Page images and extracted text
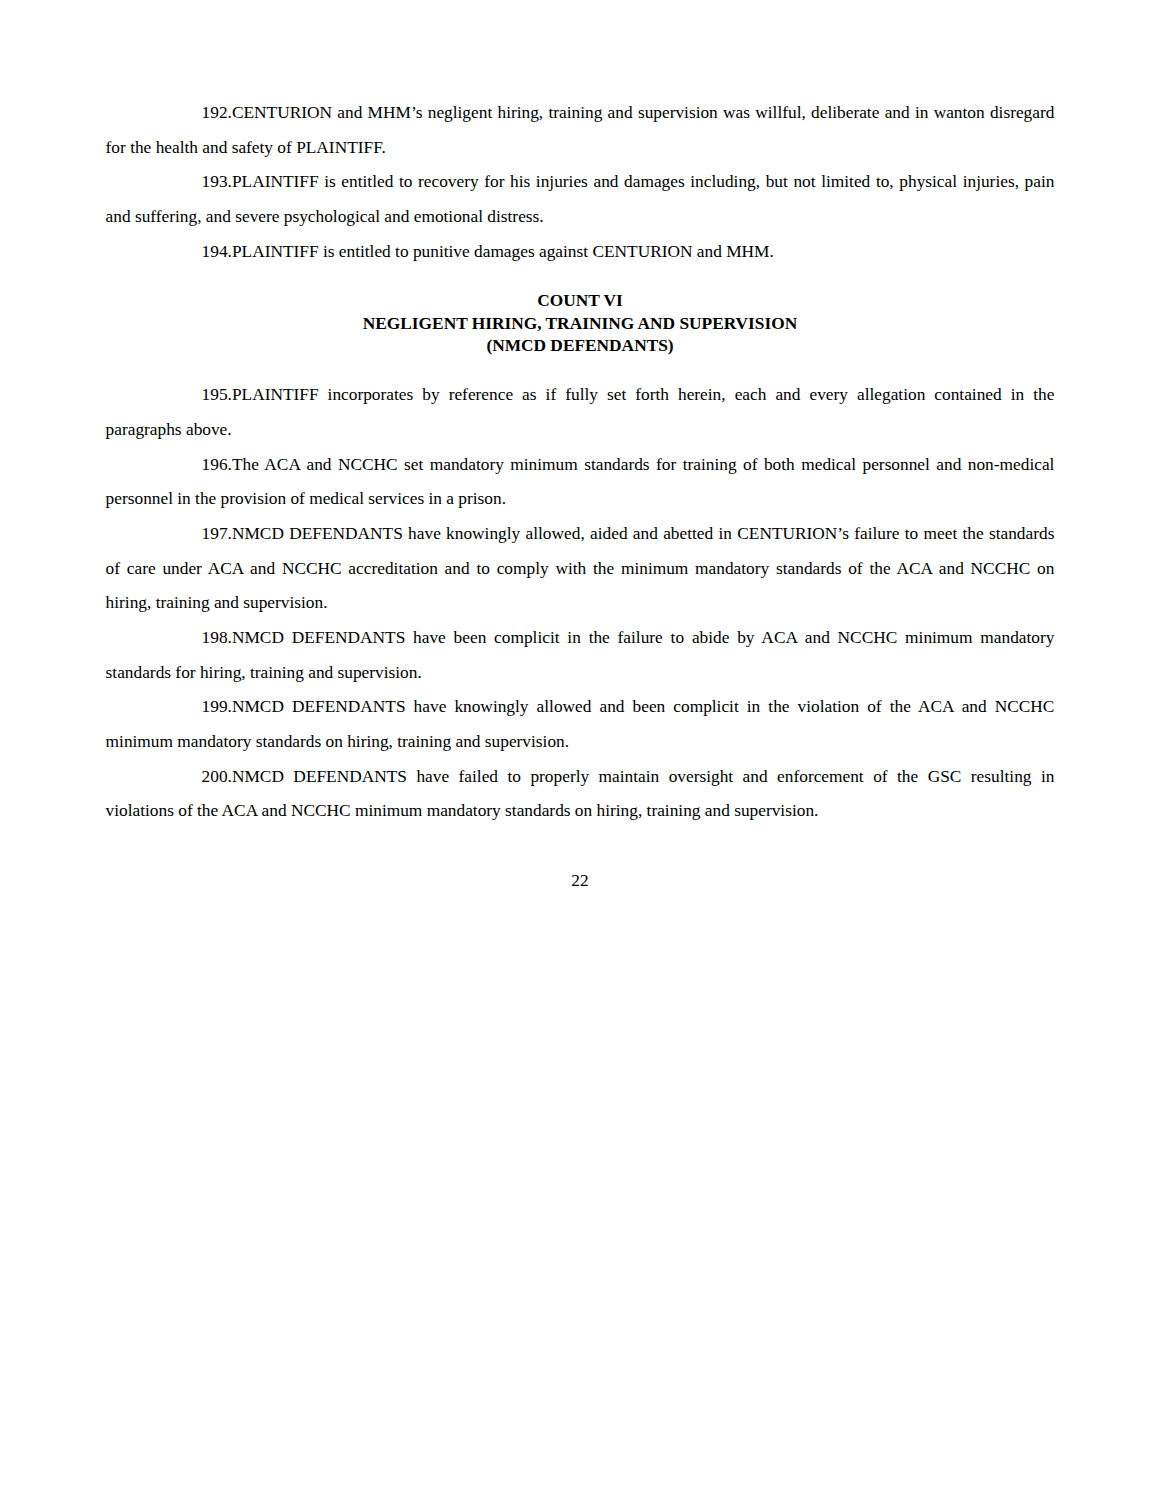192. CENTURION and MHM’s negligent hiring, training and supervision was willful, deliberate and in wanton disregard for the health and safety of PLAINTIFF.
193. PLAINTIFF is entitled to recovery for his injuries and damages including, but not limited to, physical injuries, pain and suffering, and severe psychological and emotional distress.
194. PLAINTIFF is entitled to punitive damages against CENTURION and MHM.
COUNT VI NEGLIGENT HIRING, TRAINING AND SUPERVISION (NMCD DEFENDANTS)
195. PLAINTIFF incorporates by reference as if fully set forth herein, each and every allegation contained in the paragraphs above.
196. The ACA and NCCHC set mandatory minimum standards for training of both medical personnel and non-medical personnel in the provision of medical services in a prison.
197. NMCD DEFENDANTS have knowingly allowed, aided and abetted in CENTURION’s failure to meet the standards of care under ACA and NCCHC accreditation and to comply with the minimum mandatory standards of the ACA and NCCHC on hiring, training and supervision.
198. NMCD DEFENDANTS have been complicit in the failure to abide by ACA and NCCHC minimum mandatory standards for hiring, training and supervision.
199. NMCD DEFENDANTS have knowingly allowed and been complicit in the violation of the ACA and NCCHC minimum mandatory standards on hiring, training and supervision.
200. NMCD DEFENDANTS have failed to properly maintain oversight and enforcement of the GSC resulting in violations of the ACA and NCCHC minimum mandatory standards on hiring, training and supervision.
22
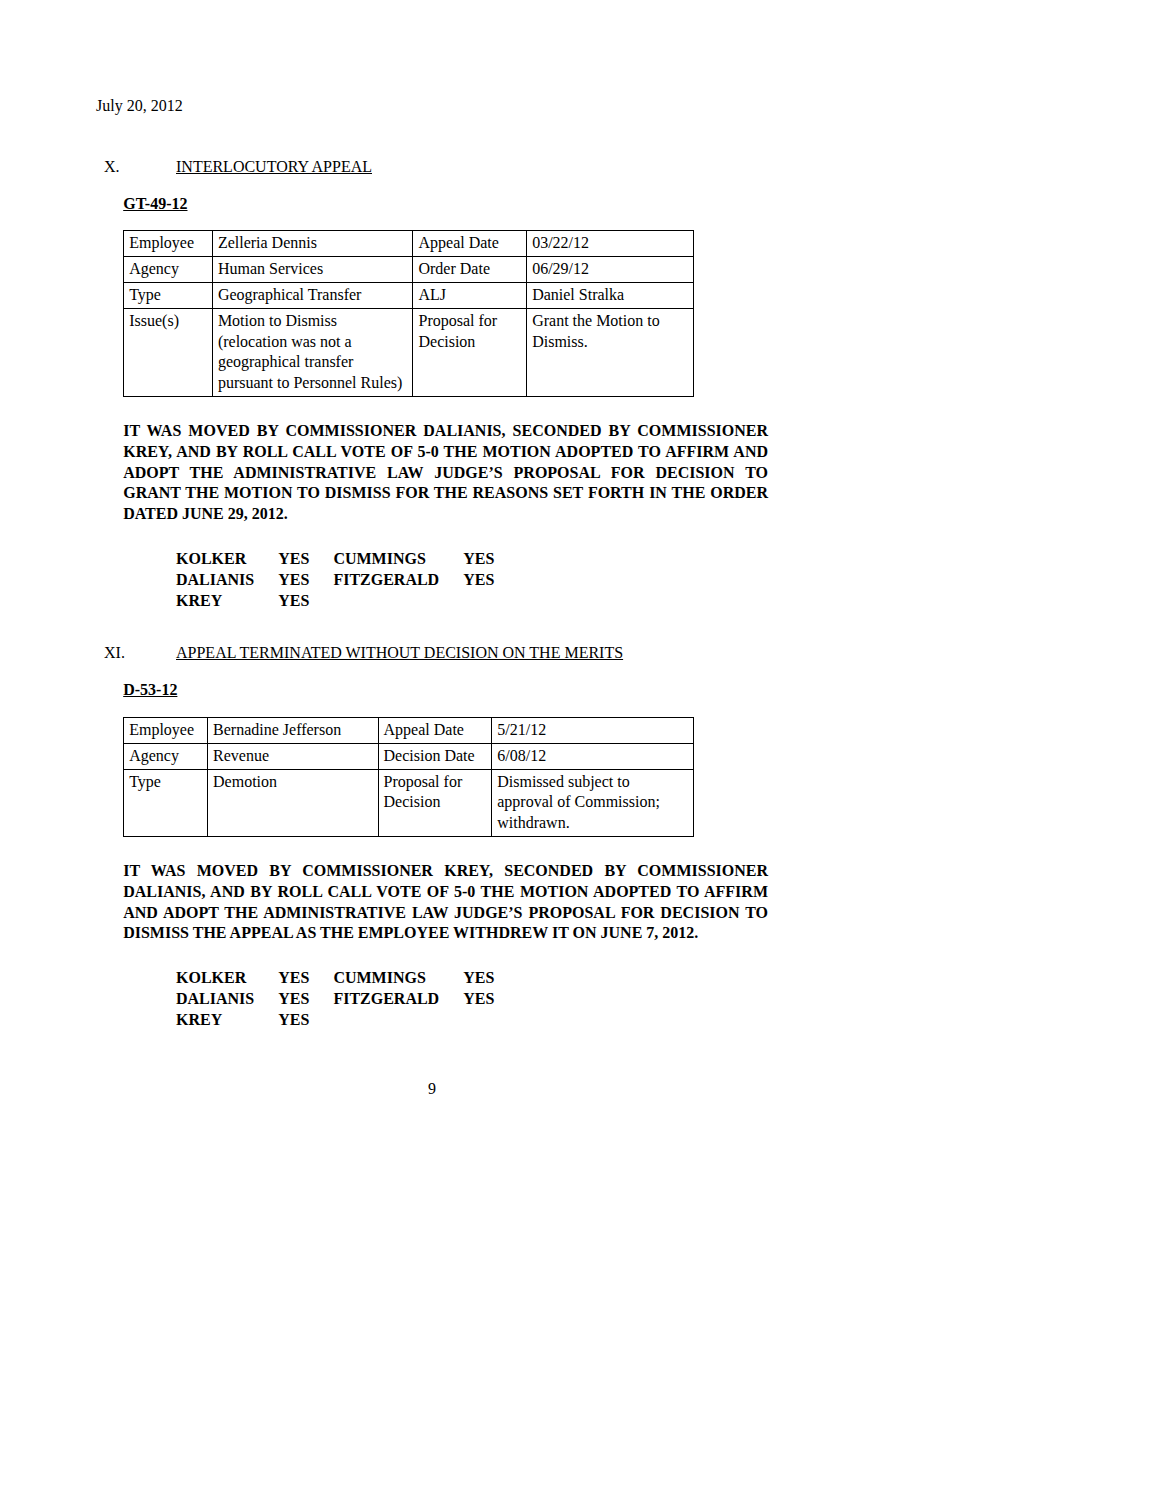July 20, 2012
X. INTERLOCUTORY APPEAL
GT-49-12
| Employee | Zelleria Dennis | Appeal Date | 03/22/12 |
| Agency | Human Services | Order Date | 06/29/12 |
| Type | Geographical Transfer | ALJ | Daniel Stralka |
| Issue(s) | Motion to Dismiss (relocation was not a geographical transfer pursuant to Personnel Rules) | Proposal for Decision | Grant the Motion to Dismiss. |
IT WAS MOVED BY COMMISSIONER DALIANIS, SECONDED BY COMMISSIONER KREY, AND BY ROLL CALL VOTE OF 5-0 THE MOTION ADOPTED TO AFFIRM AND ADOPT THE ADMINISTRATIVE LAW JUDGE’S PROPOSAL FOR DECISION TO GRANT THE MOTION TO DISMISS FOR THE REASONS SET FORTH IN THE ORDER DATED JUNE 29, 2012.
| KOLKER | YES | CUMMINGS | YES |
| DALIANIS | YES | FITZGERALD | YES |
| KREY | YES | | |
XI. APPEAL TERMINATED WITHOUT DECISION ON THE MERITS
D-53-12
| Employee | Bernadine Jefferson | Appeal Date | 5/21/12 |
| Agency | Revenue | Decision Date | 6/08/12 |
| Type | Demotion | Proposal for Decision | Dismissed subject to approval of Commission; withdrawn. |
IT WAS MOVED BY COMMISSIONER KREY, SECONDED BY COMMISSIONER DALIANIS, AND BY ROLL CALL VOTE OF 5-0 THE MOTION ADOPTED TO AFFIRM AND ADOPT THE ADMINISTRATIVE LAW JUDGE’S PROPOSAL FOR DECISION TO DISMISS THE APPEAL AS THE EMPLOYEE WITHDREW IT ON JUNE 7, 2012.
| KOLKER | YES | CUMMINGS | YES |
| DALIANIS | YES | FITZGERALD | YES |
| KREY | YES | | |
9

▶ [About this task] Look through the entries above and quote exactly the lines from the line with "193. PLAINTIFF is" to the line with "COUNT VI NEGLIGENT", counting both of those lines.

▶ [Task result]
193. PLAINTIFF is entitled to recovery for his injuries and damages including, but not limited to, physical injuries, pain and suffering, and severe psychological and emotional distress.
194. PLAINTIFF is entitled to punitive damages against CENTURION and MHM.
COUNT VI NEGLIGENT HIRING, TRAINING AND SUPERVISION (NMCD DEFENDANTS)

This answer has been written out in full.